Task goal: Pick out every line in the data below that holds "hacia".

Dataset entries:
◇ ◇ ◇ ◇ ◇ ◇ ◇

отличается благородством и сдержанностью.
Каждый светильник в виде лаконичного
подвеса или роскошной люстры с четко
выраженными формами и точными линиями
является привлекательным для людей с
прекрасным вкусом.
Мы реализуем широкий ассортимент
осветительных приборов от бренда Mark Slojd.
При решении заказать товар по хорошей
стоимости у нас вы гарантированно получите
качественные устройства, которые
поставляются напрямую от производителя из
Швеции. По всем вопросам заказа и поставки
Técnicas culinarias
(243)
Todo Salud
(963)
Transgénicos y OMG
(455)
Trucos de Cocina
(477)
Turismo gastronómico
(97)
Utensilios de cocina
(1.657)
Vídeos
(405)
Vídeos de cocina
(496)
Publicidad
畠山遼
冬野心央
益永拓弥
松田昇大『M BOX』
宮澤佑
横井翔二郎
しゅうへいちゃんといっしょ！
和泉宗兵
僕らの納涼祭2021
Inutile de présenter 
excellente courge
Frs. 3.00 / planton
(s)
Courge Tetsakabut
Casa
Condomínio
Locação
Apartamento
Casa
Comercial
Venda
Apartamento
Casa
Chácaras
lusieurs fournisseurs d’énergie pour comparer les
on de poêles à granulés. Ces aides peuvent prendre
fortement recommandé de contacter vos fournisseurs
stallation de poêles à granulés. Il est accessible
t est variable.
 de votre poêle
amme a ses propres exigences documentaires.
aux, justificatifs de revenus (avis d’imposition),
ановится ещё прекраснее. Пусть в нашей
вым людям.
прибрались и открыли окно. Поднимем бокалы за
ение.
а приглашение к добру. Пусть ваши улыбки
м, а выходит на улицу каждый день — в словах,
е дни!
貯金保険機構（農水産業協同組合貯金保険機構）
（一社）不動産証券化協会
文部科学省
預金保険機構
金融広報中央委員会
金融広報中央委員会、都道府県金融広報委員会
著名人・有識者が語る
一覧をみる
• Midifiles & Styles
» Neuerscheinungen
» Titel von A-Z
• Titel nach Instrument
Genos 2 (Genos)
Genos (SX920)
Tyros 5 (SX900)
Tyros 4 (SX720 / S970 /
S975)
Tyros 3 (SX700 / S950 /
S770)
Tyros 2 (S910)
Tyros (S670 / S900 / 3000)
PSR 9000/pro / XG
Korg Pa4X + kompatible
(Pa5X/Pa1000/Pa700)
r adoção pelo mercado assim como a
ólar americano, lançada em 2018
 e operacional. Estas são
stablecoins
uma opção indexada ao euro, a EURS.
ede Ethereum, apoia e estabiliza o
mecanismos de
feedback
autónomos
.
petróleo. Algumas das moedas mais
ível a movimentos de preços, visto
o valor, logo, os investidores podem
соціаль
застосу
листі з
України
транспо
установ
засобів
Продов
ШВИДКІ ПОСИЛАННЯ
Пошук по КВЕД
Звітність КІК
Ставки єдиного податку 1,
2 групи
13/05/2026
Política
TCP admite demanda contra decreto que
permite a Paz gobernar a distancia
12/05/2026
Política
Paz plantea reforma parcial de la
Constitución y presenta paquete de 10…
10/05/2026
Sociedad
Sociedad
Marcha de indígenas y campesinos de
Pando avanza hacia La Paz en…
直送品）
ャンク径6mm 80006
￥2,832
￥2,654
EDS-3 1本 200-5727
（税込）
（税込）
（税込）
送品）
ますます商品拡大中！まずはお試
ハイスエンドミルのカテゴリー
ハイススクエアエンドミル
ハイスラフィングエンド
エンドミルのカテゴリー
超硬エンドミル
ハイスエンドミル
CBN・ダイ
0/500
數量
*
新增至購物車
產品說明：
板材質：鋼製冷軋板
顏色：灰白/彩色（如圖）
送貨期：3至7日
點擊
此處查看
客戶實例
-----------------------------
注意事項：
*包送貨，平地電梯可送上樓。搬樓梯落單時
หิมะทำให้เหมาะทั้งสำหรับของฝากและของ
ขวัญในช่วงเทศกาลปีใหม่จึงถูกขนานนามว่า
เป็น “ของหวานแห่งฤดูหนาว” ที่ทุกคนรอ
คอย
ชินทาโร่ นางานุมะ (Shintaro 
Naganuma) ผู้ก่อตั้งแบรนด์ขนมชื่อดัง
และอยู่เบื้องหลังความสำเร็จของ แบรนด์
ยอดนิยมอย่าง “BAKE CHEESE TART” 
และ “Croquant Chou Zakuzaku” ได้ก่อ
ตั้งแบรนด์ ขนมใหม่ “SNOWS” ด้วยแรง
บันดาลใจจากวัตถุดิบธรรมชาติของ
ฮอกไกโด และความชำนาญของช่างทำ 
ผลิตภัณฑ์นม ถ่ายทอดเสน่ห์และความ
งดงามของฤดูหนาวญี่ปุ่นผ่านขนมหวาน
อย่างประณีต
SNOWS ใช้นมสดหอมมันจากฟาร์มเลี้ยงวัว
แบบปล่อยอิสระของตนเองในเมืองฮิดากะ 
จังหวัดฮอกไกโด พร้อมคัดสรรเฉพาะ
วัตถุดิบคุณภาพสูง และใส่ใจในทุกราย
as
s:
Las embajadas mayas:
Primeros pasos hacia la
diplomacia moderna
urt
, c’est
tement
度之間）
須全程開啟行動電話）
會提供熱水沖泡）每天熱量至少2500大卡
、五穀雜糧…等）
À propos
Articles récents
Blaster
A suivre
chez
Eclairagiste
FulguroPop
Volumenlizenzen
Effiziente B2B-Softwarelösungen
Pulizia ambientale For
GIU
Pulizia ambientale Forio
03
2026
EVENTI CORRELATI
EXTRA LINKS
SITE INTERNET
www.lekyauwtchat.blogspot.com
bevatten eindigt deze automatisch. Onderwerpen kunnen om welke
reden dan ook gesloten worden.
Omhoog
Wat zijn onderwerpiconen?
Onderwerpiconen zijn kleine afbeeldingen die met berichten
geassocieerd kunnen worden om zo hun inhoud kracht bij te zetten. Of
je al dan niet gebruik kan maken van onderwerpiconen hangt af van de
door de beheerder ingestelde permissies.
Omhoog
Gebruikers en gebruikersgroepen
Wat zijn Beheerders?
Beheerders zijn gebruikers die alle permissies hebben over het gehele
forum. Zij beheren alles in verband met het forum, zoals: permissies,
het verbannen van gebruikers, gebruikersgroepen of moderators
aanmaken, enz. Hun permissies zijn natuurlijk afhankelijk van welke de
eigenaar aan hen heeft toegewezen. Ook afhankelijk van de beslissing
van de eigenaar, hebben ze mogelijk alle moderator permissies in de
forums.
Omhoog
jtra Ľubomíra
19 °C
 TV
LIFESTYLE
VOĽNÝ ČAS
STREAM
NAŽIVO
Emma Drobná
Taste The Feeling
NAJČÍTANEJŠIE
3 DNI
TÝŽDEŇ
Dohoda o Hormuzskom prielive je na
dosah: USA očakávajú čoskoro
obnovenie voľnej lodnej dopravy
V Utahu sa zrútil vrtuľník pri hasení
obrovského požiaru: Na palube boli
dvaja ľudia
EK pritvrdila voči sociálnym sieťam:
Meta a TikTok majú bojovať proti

◇ ◇ ◇ ◇ ◇ ◇ ◇

Response for this exercise:
Pando avanza hacia La Paz en…
Primeros pasos hacia la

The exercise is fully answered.